GIVEN DATA:
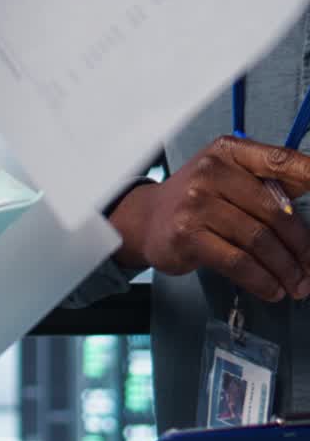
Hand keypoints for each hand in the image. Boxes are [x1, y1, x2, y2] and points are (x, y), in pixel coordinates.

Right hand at [112, 136, 309, 302]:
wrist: (146, 219)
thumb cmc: (197, 200)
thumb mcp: (230, 177)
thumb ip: (269, 184)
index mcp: (230, 151)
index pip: (280, 160)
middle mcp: (212, 171)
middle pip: (274, 211)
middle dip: (301, 246)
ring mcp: (197, 202)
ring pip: (259, 240)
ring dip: (285, 269)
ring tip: (296, 284)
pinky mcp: (188, 235)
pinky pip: (238, 262)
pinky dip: (262, 280)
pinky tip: (271, 289)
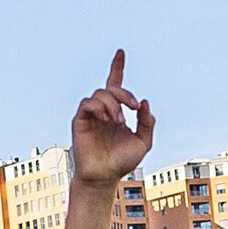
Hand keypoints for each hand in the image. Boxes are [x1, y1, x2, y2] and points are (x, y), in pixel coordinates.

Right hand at [67, 50, 155, 188]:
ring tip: (119, 121)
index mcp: (117, 112)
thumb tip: (143, 102)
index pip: (115, 85)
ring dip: (113, 104)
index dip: (117, 67)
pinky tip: (107, 119)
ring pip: (100, 94)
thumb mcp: (143, 141)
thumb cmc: (122, 161)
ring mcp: (91, 114)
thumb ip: (147, 122)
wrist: (105, 176)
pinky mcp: (80, 120)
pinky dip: (99, 107)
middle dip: (124, 93)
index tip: (121, 52)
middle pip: (111, 88)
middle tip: (133, 108)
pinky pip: (88, 103)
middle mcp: (103, 110)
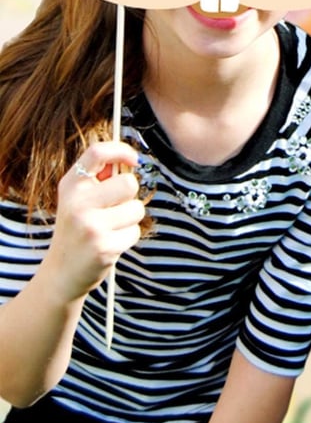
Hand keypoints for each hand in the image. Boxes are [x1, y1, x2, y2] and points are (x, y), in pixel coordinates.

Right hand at [44, 141, 144, 303]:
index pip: (97, 152)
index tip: (134, 159)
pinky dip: (128, 237)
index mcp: (71, 185)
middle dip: (130, 196)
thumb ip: (100, 179)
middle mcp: (77, 202)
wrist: (62, 272)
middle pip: (129, 183)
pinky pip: (135, 231)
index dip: (121, 150)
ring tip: (110, 228)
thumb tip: (129, 160)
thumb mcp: (79, 199)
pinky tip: (110, 244)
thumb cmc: (79, 228)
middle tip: (115, 209)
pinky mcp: (103, 246)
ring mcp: (90, 225)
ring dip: (130, 219)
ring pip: (136, 209)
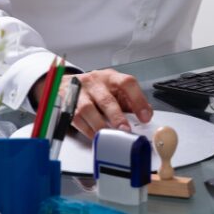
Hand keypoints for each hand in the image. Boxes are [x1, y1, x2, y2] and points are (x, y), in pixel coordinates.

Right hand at [32, 68, 152, 137]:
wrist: (66, 84)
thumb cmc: (95, 88)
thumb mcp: (113, 89)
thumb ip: (130, 101)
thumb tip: (147, 113)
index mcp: (110, 77)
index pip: (127, 83)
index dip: (138, 99)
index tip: (145, 116)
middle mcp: (95, 83)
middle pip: (106, 99)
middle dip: (117, 116)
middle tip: (125, 130)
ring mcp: (80, 93)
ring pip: (88, 109)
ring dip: (100, 125)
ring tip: (110, 136)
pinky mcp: (68, 105)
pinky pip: (77, 119)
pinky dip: (88, 130)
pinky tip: (96, 136)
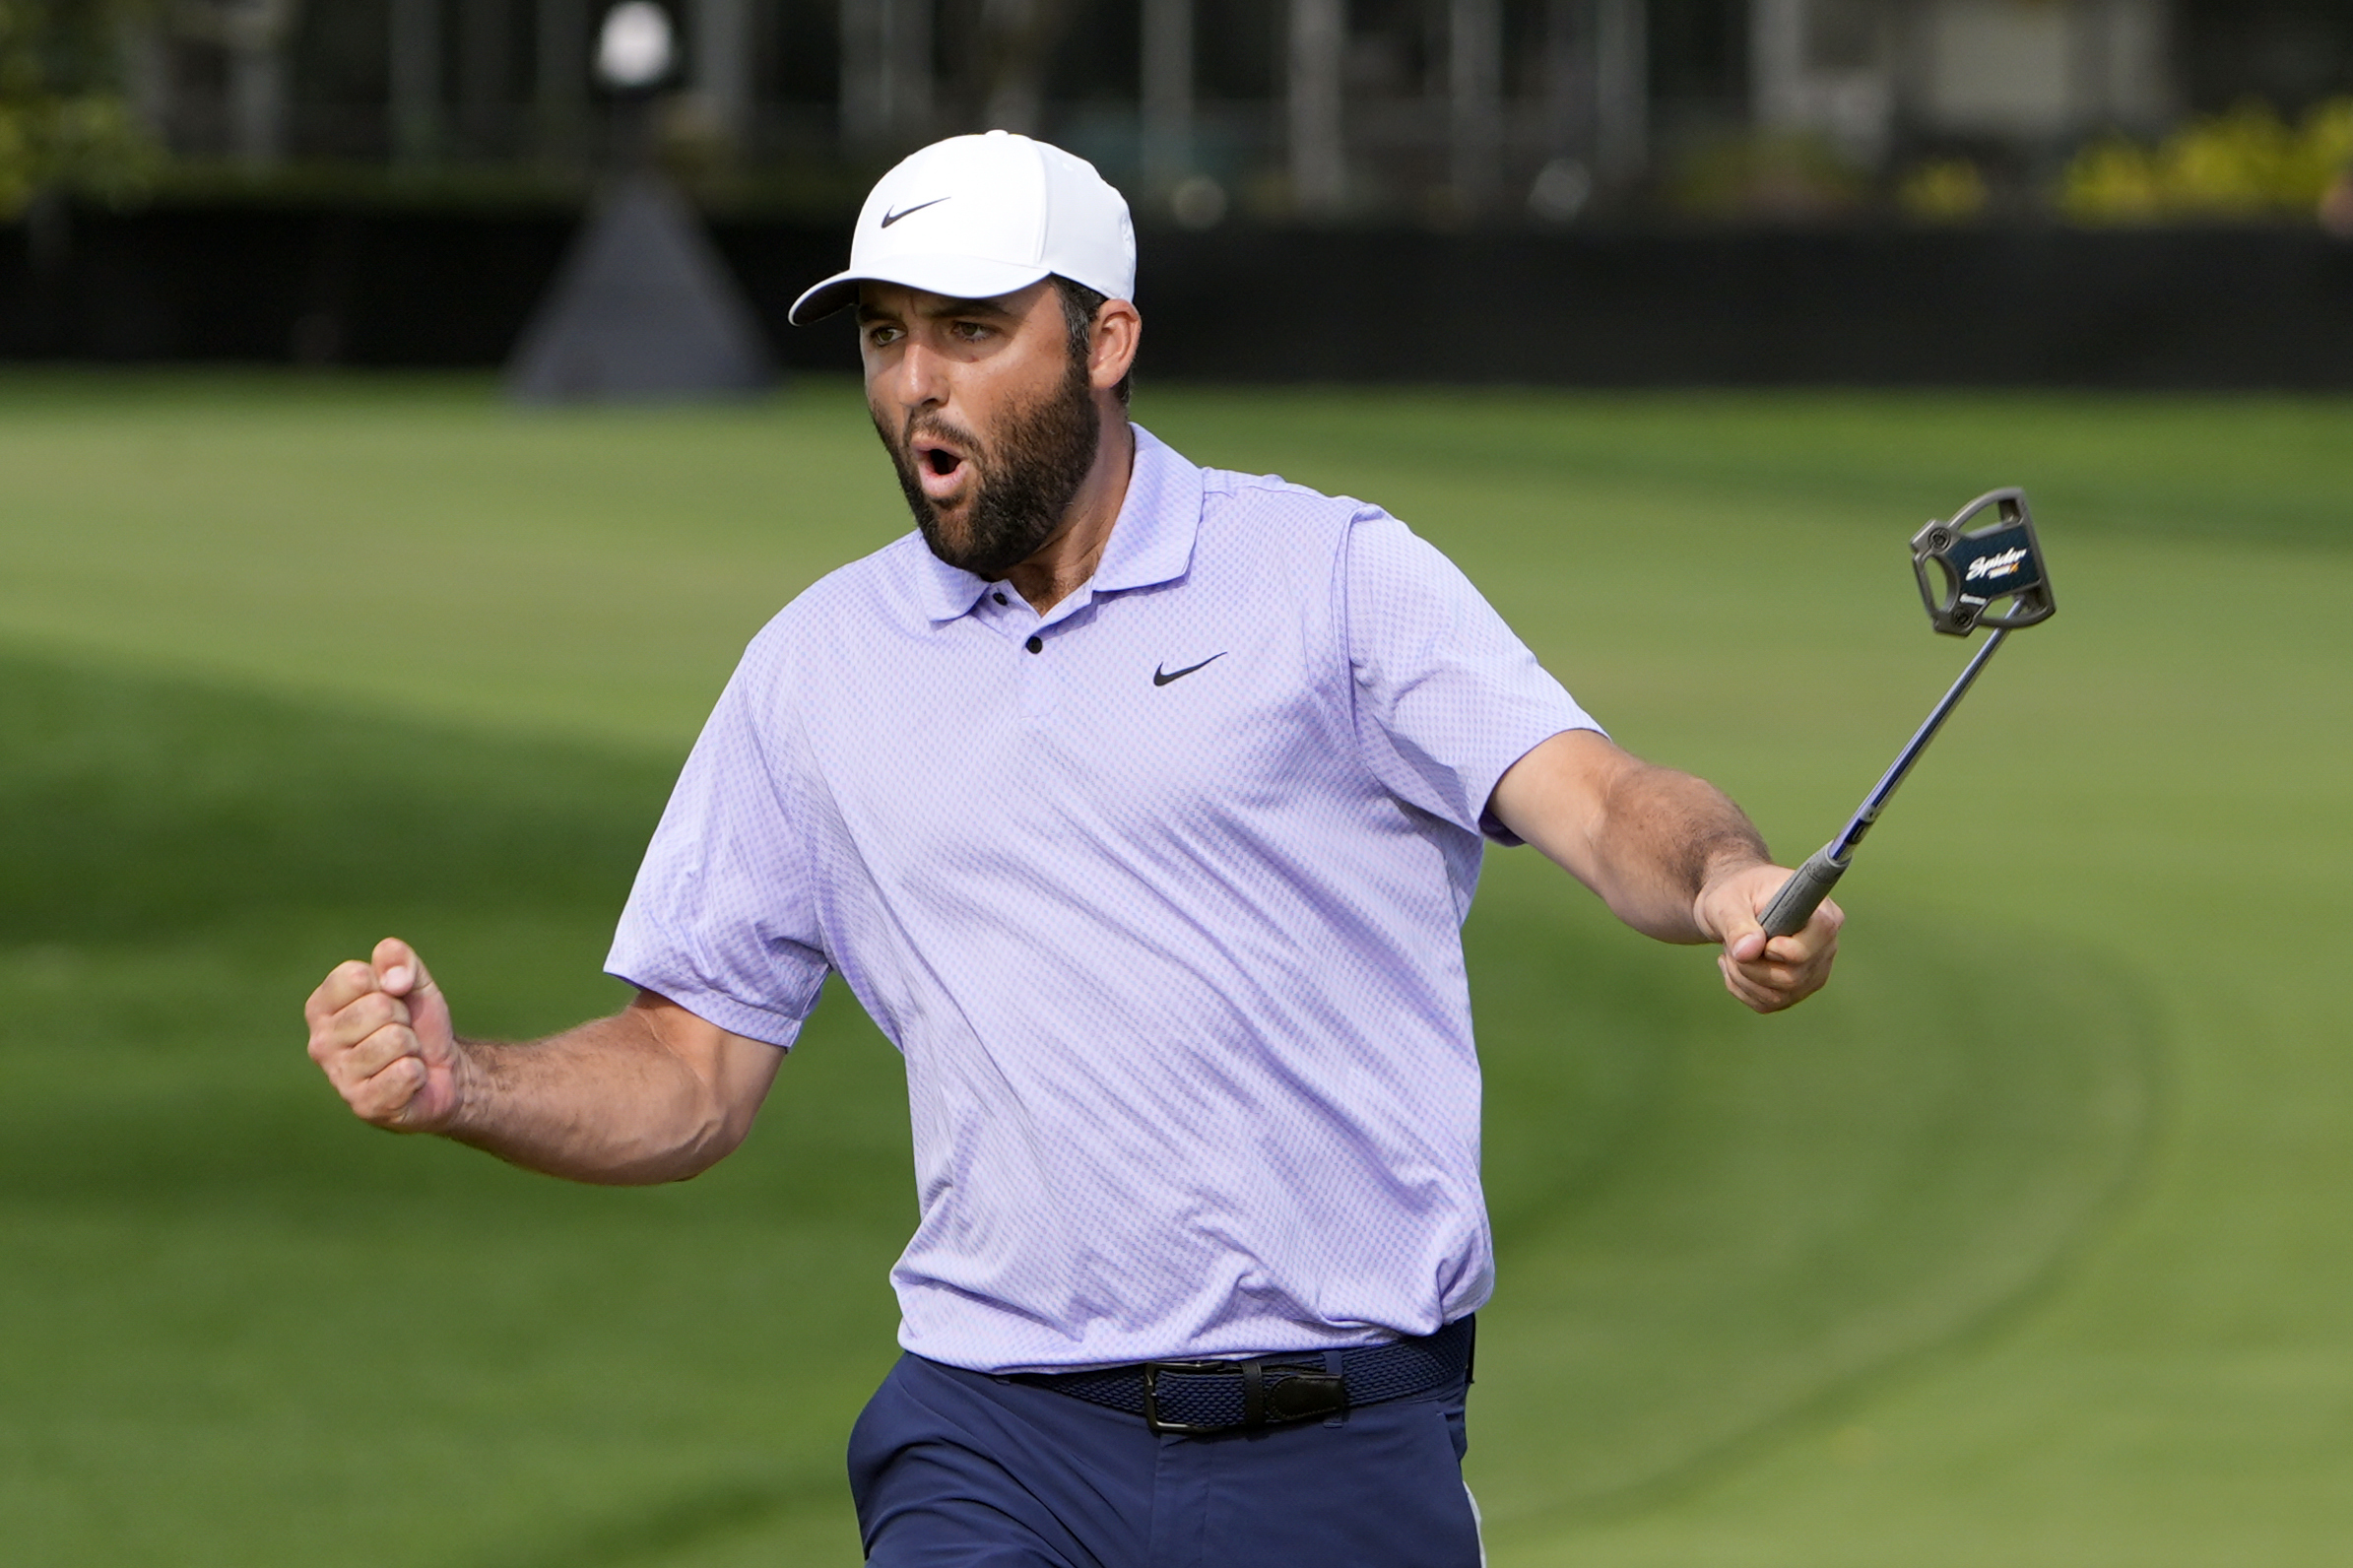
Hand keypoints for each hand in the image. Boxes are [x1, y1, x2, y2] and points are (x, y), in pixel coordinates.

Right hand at [304, 938, 463, 1130]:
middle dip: (404, 1017)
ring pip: (395, 1040)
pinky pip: (405, 1072)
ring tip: (404, 1056)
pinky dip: (418, 1073)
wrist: (445, 1071)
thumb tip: (392, 979)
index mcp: (321, 1008)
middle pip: (379, 1008)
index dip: (389, 985)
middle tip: (402, 1033)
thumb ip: (398, 958)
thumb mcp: (414, 981)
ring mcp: (339, 1077)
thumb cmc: (418, 1023)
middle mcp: (320, 1043)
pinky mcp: (363, 1105)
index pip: (355, 976)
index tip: (391, 1001)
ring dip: (412, 1047)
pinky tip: (409, 1081)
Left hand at [1695, 863, 1841, 1013]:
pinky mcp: (1798, 989)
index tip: (1763, 942)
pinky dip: (1742, 989)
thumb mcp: (1727, 901)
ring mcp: (1814, 971)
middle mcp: (1825, 946)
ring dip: (1743, 978)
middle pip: (1794, 976)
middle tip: (1731, 946)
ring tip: (1731, 952)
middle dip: (1751, 967)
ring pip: (1780, 995)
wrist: (1731, 908)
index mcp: (1821, 912)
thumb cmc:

WORK ITEM: Once the line containing "middle tip: (1731, 946)" is found, please retype it and every remaining line of the listing above, exactly, with nothing else.

RESPONSE TO THE EXERCISE:
middle tip: (1731, 946)
ring tip: (1731, 952)
middle dip: (1751, 967)
ring pip: (1780, 995)
wrist: (1731, 908)
index mcp: (1821, 912)
thumb cmc:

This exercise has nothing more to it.